CSS

How to optimize CSS animation with the will-change property

If you have done many animations using pure CSS you have probably noticed a small flicker that happens when an element is animated, you may even have used a hack to stop that from happening.

Happily hacks are no longer needed, we a have a new CSS property to help us deal with heavy animations and transitions.

Why does the flicker happen?

When you execute an animation, the animation is performed using the browser’s software rendering engine which is usually much slower than your computers GPU (Graphics Processing Unit). That’s why sometimes, even if you can play top games on your computer, you’ll still notice some flicker when viewing heavily CSS animated websites.

The problem also varies from browser to browser being a little inconsistent.

Browser support for will-change

At the time of writing only nightly versions of Chrome, Opera and Firefox support this property but as we can see by the number of nightly browsers supporting the property it probably won’t be long until we see it shipped to stable versions of browsers.

Recorded data
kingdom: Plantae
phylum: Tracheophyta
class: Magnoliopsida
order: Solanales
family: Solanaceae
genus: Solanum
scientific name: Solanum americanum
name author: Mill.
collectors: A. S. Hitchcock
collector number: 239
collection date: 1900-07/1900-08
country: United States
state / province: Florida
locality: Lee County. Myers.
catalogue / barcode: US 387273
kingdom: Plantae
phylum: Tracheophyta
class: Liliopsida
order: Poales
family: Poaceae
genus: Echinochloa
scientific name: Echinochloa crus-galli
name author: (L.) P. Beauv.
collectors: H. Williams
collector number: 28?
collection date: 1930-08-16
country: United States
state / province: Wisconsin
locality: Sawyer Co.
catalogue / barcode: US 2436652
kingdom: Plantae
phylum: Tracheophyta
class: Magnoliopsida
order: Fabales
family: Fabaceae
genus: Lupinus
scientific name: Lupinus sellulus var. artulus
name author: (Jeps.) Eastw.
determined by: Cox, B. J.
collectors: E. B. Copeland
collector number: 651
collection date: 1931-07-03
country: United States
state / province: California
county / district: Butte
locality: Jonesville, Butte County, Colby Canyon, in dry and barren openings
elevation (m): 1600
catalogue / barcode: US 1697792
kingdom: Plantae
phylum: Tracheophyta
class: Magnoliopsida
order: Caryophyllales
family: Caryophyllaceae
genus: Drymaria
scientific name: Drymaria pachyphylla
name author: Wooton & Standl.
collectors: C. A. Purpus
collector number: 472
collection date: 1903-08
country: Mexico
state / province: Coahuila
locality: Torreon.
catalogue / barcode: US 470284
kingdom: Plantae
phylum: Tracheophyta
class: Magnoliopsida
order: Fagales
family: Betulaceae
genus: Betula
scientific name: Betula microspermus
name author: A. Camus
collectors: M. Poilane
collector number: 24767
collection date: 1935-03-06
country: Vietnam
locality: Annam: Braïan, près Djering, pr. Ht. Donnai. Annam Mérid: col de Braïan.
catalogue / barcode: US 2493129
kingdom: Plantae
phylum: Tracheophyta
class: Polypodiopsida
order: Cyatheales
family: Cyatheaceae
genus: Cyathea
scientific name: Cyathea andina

TASK BRIEF = Reproduce the will-change article word for word, taking everything from "When you execute" down to "versions of browsers.".

ANSWER TO THIS PROBLEM =
When you execute an animation, the animation is performed using the browser’s software rendering engine which is usually much slower than your computers GPU (Graphics Processing Unit). That’s why sometimes, even if you can play top games on your computer, you’ll still notice some flicker when viewing heavily CSS animated websites.

The problem also varies from browser to browser being a little inconsistent.

Browser support for will-change

At the time of writing only nightly versions of Chrome, Opera and Firefox support this property but as we can see by the number of nightly browsers supporting the property it probably won’t be long until we see it shipped to stable versions of browsers.